→ **Things to do**:
- A) Reproduce, word for word, the part of the monogamy discussion that runs from "(Moralg/u/rls not welcome.)" to "are set up.".
- B) Give every post number that the monogamy discussion cites after the characters ">>".
- C) Extend the monogamy discussion from the point where it stops.

→ **Excerpt to read**:
• • • • • • •

Yet people seem to insist on the idea that they should "own" one another or otherwise be exclusive - even if there's no prospect of breeding, for instance.

It feels wrong from the outset to not be able to maximize your own and your partners' enjoyment of life by leaving your options open. ...


| ... If you were to be less charitable, it feels like a product of relationship insecurity on part of either of the partners.

So why is it an institution so prevalent in modern society?
(Moralg/u/rls not welcome.)


| I assume being in a poly relationship just don't come naturally to most people. Like, most people don't think they can be equally caring to/equally cared by multiple partners? And majority rules, so that's just how the institutions are set up.


| Because jealousy is a bitch and trust issues are sometimes really hard to deal with.


| We evolved to be temporarily monogamous in order to raise offsprings however we are still prone to be naturally polygamous. You can observe this by the way our emotions develop during a relationship. The love we feel towards our partner is strongest during the first couple of years but it slowly fades away causing many to split. The ones who stay together do so out of habit, fear of being alone or due to the sunk cost fallacy.


| >>790990 or they just get along that well.

But yeah marriage mostly was in the ye olde times a way of showing that the woman was yours. And while value and laws have drastically changed since then it's just a leftover tradition. Plus >>790971 is right being in a poly can bring alot of downsides like feelings of inadequacy or even paranoia


| I think the reason it's been so important through the ages is inheritance - historically even polygamous/polyandrous marriages were present in more cultures than general polyamory was, because you could still trace lineage strictly that way, and widespread sex/relationships outside of marriage even more common, but in institutionalized marriage at least one side of reproduction sort of has to be a single verifiable person


| Of course there are a ton of factors going into the specific way it looks in any society


| I think monogamy will become less frequent in the near future.
It's far more conevenient and comfy, to be "casual" and love everyone you like around you, without having the restrain of being entitled to other person's liberty and viceversa.


| Being so possevive in romantic/sexual relationships is causing damage to our society, meanwhile those that get together, only split up after very short times, so they are not enjoying monogamy relationships either.


| >>791012
>or they just get along that well
I'm cynical that such outcome is possible, perhaps it may apply to a small minority but it definitely doesn't extend to the average couple which you observe together. One could even say that getting along well derives from habit. After all, how else could one get accustomed to their partner if they can't tolerate them to an extent?


| I would have imagined it has more to do with the raising of children. In a monogamous relationship you have children with one partner and raise the child in conjunction which there are many benefits both mental and physical to raising a child in a stable home with both parents. Veering from this into polygamous relationships and single motherhood leads to alot of issues for children. Which those issues lead to broken,tramatized,or unstable children without both parents.


| >>791054 it isn't a set rule you must have 2 parents or that it may be the best in every situation. Though when applied on a large scale it is far better than the alternatives of single parenthood(of which we can see the issues of large scale single motherhood being very evident in studies showing higher rates of crime,suicide,mental illness, and of course academic achievement)

• • • • • • •

→ **Data extract**:

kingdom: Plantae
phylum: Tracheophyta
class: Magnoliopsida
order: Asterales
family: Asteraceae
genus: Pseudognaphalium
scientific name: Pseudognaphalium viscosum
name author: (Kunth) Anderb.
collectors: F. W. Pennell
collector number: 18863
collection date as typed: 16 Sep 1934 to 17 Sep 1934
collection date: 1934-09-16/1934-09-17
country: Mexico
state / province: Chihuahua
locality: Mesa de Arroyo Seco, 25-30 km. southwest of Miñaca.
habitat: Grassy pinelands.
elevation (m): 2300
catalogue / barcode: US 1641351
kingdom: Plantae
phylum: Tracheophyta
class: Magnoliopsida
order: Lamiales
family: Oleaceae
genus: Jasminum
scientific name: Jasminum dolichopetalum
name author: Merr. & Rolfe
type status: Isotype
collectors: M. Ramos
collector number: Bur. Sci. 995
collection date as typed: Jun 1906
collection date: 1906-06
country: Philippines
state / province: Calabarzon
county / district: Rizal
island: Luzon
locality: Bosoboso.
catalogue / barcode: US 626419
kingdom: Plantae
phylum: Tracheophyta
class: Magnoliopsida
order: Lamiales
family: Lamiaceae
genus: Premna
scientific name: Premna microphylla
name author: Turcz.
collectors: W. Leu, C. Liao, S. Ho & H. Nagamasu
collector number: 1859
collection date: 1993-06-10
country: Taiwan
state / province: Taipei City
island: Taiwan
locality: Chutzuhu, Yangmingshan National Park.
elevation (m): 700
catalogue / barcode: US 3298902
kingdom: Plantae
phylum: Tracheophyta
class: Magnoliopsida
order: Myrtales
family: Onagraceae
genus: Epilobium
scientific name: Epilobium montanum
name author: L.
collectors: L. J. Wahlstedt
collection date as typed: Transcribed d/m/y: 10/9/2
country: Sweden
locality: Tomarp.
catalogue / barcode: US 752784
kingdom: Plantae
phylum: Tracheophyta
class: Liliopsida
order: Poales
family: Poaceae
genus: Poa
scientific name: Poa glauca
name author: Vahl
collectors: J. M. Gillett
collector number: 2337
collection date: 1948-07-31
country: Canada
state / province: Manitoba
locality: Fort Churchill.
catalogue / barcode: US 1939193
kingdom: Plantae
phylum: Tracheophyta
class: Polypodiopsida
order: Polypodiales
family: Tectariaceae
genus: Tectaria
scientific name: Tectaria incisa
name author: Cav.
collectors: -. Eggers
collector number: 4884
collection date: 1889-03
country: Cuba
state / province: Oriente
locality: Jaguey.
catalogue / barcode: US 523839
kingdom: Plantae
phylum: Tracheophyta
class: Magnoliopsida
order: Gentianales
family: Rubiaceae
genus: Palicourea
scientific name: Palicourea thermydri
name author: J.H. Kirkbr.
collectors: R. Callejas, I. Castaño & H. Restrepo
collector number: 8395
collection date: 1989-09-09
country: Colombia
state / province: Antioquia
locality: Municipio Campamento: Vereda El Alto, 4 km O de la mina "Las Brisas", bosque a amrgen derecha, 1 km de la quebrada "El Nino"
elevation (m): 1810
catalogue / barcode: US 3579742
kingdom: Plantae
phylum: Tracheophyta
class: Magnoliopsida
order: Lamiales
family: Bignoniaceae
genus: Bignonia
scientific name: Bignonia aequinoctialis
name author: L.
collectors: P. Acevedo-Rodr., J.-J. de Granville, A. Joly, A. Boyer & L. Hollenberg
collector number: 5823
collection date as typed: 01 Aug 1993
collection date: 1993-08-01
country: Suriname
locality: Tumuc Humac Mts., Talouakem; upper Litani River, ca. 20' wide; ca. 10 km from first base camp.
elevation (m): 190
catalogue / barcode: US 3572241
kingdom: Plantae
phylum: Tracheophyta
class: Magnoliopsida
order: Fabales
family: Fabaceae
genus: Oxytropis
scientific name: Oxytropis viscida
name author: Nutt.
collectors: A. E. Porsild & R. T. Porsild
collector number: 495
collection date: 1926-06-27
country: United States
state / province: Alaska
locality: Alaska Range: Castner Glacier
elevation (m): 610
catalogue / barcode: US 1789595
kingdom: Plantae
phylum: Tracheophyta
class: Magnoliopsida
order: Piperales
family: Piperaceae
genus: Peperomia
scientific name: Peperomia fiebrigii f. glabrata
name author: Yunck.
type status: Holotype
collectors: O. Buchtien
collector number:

• • • • • • •

→ **Answers in order**:
- A)
(Moralg/u/rls not welcome.)


| I assume being in a poly relationship just don't come naturally to most people. Like, most people don't think they can be equally caring to/equally cared by multiple partners? And majority rules, so that's just how the institutions are set up.

- B) 790990, 790971, 791012, 791054

- C)
| >>791055 also not to mention the fact that sexual intercourse can be a risky endeavor. Especially in the past with STDs and pregnancy. Making casual sexual intercourse kind of dangerous. So monogamous marriage kind of just made things stable so the next generation had parents. Women didn't get knocked up and left as soon as it was found out. Fathers knew that they had kids who were theirs(unless mom was being a hoe) along with alot of other long term stability factors.


| Sharing a password with one person you trust is risky. Telling them they can share it with other people means it's not your password anymore, but a public access.
The point of "monogamy" is to give the other something you wouldn't give anyone else, because they're special to you. If you share it with many people, it's just not special anymore.


| By the way, all arguments about stability and kids or whatever are bullshit considering societies with polygamy exist and existed, so they are viable, like it or not. The problem isn't about kids, but about the concept of love, intimacy and trust.


| >>791077 Nice! So can we have polygamy in our society now? I don't want something "special" I just want to be free and on my own.


| >>791076 even if you aren't one of them, many people do find that they can have love, intimacy, specialness and trust in relationships that fall under the broad umbrella of "polyamory"

I also think we have to draw a divide between traditional polygamous/polyandrous marriage (which is a structure of fixed relations like our monogamous marriage, just organized differently) and the idea of breaking those fixed relations to recognize more kinds/patterns of loving relationship than one


| >>791117 What I'm saying is that most people in intimate relationships want to share intimacy (duh), but you can't have the same intimacy with two different people (because they are different, simply), and so each one of them will only have "one side".
If expectations are different, it can work, but you can't divide a cake in two and end up with two cakes of the same size.


| You're a fucking retarded cuck to even ask this shit OP. The purpose of sexual attraction is sex, the purpose of sex is reproduction, raising a child is better with a solid parental pairing and not a society of whores and douchebags never growing up and just fucking around. Monogamy is normal because it makes sense, it is a healthy and easy to maintain standard for the good of our next generation and comfort for everyone who is past wanting to sleep around. Grow the fuck up.


| >>791125 Makes sense, I just think that a lot of peoples' sense that expectations have to be the same comes from ideas not anything inherent to people. If somebody said that they expect all their friends to be on exactly the same level, and fit totally into their conception of what a 'friend' is, we'd think they were weird and controlling. Some friends are closer and some are more distant, but that doesn't reflect their worth as a person, just how closely out lives intersect


| Similarly, there are a wide range of things that we lock into the concept of 'Relationship' and insist that they all go together - sex, emotional intimacy, physical intimacy, commitment, romantic atmosphere... We devalue relationships that are further from that set ideal relationship but the fact is how any two peoples' lives best fit together varies. I don't think they all have to be the same, or that that difference necessarily devalues people


| Uh, the point of all that is that I think a lot of why we reject that difference is cultural, not inherent to people


| >>791136 not much is inherent to people I think, though


| >>791130
Sorry, I believe you didn't read OP's post correctly.
At the bottom, it says moralg/u/rls not welcome?
Please go away.


| >>791151 tbh this gurl didn't say anything morals-related, just a bunch of crap. Guess they never had history books other than the bible.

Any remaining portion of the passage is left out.